§ Instructions:
1 > According to the SageMaker forum thread, what error did the person deploying a Fastai model see in CloudWatch?
2 > Please copy out the SageMaker forum thread word for word, starting with "Hello, im trying" and going on through "req, client, addr)".
3 > Decide whether each statement agrees with the SageMaker forum thread, answering yes or no and quoting the words that settle it: (a) One poster's version of the "Start notebook" lifecycle script has the pytorch updates commented out. (b) The person deploying a Fastai model found the error in the notebook terminal. (c) The listed steps install fastai with pip.

§ Exercise passage:
"""
Platform: SageMaker ✅

im having this issue as well

I had this issue too and I think I resolved it by running these steps from the “Start notebook” lifecycle configuration script directly in the terminal available from the notebook instance (very bottom option in the New dropdown) - the version I have has the pytorch updates commented out which is likely the source of the error

source /home/ec2-user/anaconda3/bin/activate pytorch_p36
python -m ipykernel install --name ‘fastai’ --display-name ‘Python 3’ --user
conda install -y pytorch torchvision -c pytorch
conda install -y fastai -c fastai
source /home/ec2-user/anaconda3/bin/activate JupyterSystemEnv
pip install jupyter_contrib_nbextensions
jupyter contrib nbextensions install --user
pkill -f jupyter-notebook

oh my goodness thank you so much. This fixed the issue

Hello, im trying to deploy a Fastai model on Sagemaker and seeing this error in cloudwatch
sagemaker_containers._errors.InstallModuleError: InstallModuleError

Traceback (most recent call last):
  File "/usr/local/lib/python3.6/dist-packages/gunicorn/workers/base_async.py", line 56, in handle
    self.handle_request(listener_name, req, client, addr)
  File "/usr/local/lib/python3.6/dist-packages/gunicorn/workers/ggevent.py", line 160, in handle_request
    addr)
"""
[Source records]
"""
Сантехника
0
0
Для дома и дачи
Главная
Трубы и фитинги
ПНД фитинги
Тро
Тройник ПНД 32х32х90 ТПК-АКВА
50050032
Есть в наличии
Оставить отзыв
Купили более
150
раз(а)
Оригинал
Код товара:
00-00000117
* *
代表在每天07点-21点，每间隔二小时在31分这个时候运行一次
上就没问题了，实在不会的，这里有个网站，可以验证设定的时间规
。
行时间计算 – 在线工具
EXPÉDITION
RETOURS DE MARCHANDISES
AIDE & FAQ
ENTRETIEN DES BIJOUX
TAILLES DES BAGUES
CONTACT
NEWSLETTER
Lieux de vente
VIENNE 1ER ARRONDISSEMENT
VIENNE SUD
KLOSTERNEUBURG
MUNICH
"""
§ Solved tasks:
1 > sagemaker_containers._errors.InstallModuleError: InstallModuleError

2 >
Hello, im trying to deploy a Fastai model on Sagemaker and seeing this error in cloudwatch
sagemaker_containers._errors.InstallModuleError: InstallModuleError

Traceback (most recent call last):
  File "/usr/local/lib/python3.6/dist-packages/gunicorn/workers/base_async.py", line 56, in handle
    self.handle_request(listener_name, req, client, addr)

3 >
(a) Yes: "the version I have has the pytorch updates commented out"
(b) No: "seeing this error in cloudwatch"
(c) No: "conda install -y fastai -c fastai"